Ashby will also send out hardy nine-year-old Shifra Magician in the $75,000 George Rosenberger Memorial Stakes for fillies and mares that have started at Delaware this year. The veteran of 72 starts, owned by Ashby’s granddaughter Lauren Hershbell,  is 20-1 on the morning line; Green will ride.

Ashby awaits Aubrie Green and Epic Luck after the Kitten’s Joy. Photo by The Racing Biz.

“We retired her last year,” Ashby said.

But then spring rolled in, and the daughter of Street Magician suddenly started acting like she wanted to get back to racing.

The conversation, Ashby said, went something like: “This old girl, do you think she wants to run again? Shifra, do you want to run again? ‘Yep.’”

Saturday might be the final dance for Shifra Magician. Unless, of course, the horse decides otherwise.

Ashby’s other two-year-old winner this year, Helluva Lady, broke her maiden going long on the grass at second asking and now is getting some down time.

“When she’s done growing, we’re going to have a heck of a three-year-old year,” Ashby said.

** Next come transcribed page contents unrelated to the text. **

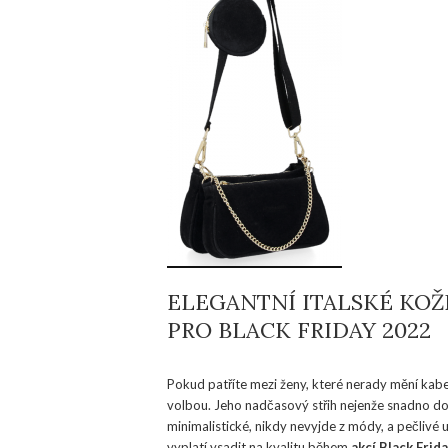
ELEGANTNÍ ITALSKÉ KOŽ
PRO BLACK FRIDAY 2022
Pokud patříte mezi ženy, které nerady mění kabe
volbou. Jeho nadčasový střih nejenže snadno dopl
minimalistické, nikdy nevyjde z módy, a pečlivé u
vyplatí vsadit na kvalitu během
akcí Black Frid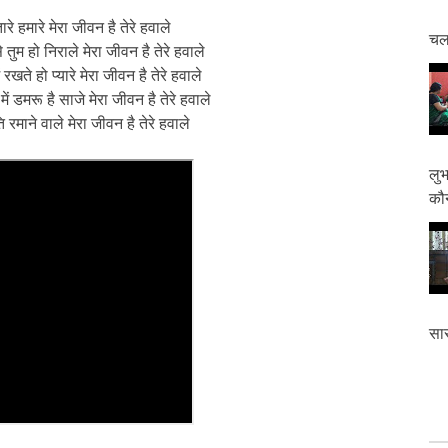
रे हमारे मेरा जीवन है तेरे हवाले
चलत
 से तुम हो निराले मेरा जीवन है तेरे हवाले
रखते हो प्यारे मेरा जीवन है तेरे हवाले
ं में डमरू है साजे मेरा जीवन है तेरे हवाले
ति रमाने वाले मेरा जीवन है तेरे हवाले
लुभ
कौन
सास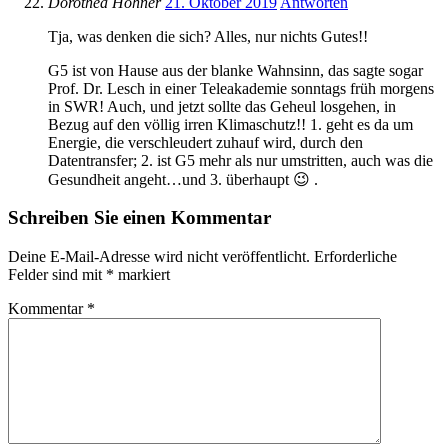
Dorothea Hohner
21. Oktober 2019
Antworten
Tja, was denken die sich? Alles, nur nichts Gutes!!
G5 ist von Hause aus der blanke Wahnsinn, das sagte sogar
Prof. Dr. Lesch in einer Teleakademie sonntags früh morgens
in SWR! Auch, und jetzt sollte das Geheul losgehen, in
Bezug auf den völlig irren Klimaschutz!! 1. geht es da um
Energie, die verschleudert zuhauf wird, durch den
Datentransfer; 2. ist G5 mehr als nur umstritten, auch was die
Gesundheit angeht…und 3. überhaupt 😉 .
Schreiben Sie einen Kommentar
Deine E-Mail-Adresse wird nicht veröffentlicht.
Erforderliche
Felder sind mit
*
markiert
Kommentar
*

Ashby has prepped plenty of good horses in her career and campaigned a couple, too. Most prominent of the latter group was Tricky Escape, who won three graded stakes for Ashby in 2017 and 2018.

For all that, and for all her decades of experience in the industry, she’s at a loss to explain her success with juveniles this year. But in a year in which her longtime training bread-and-butter ceased to exist, and with her husband facing serious illness, the babies are providing quite the tonic.

“This year, I’m scratching my head,” Ashby said. “We didn’t do anything different. They’ve all just had a really good base on them. They’ve been solid, and we’ve been lucky to get in races where they’ve gotten to shine. So we’re having fun and enjoying it.”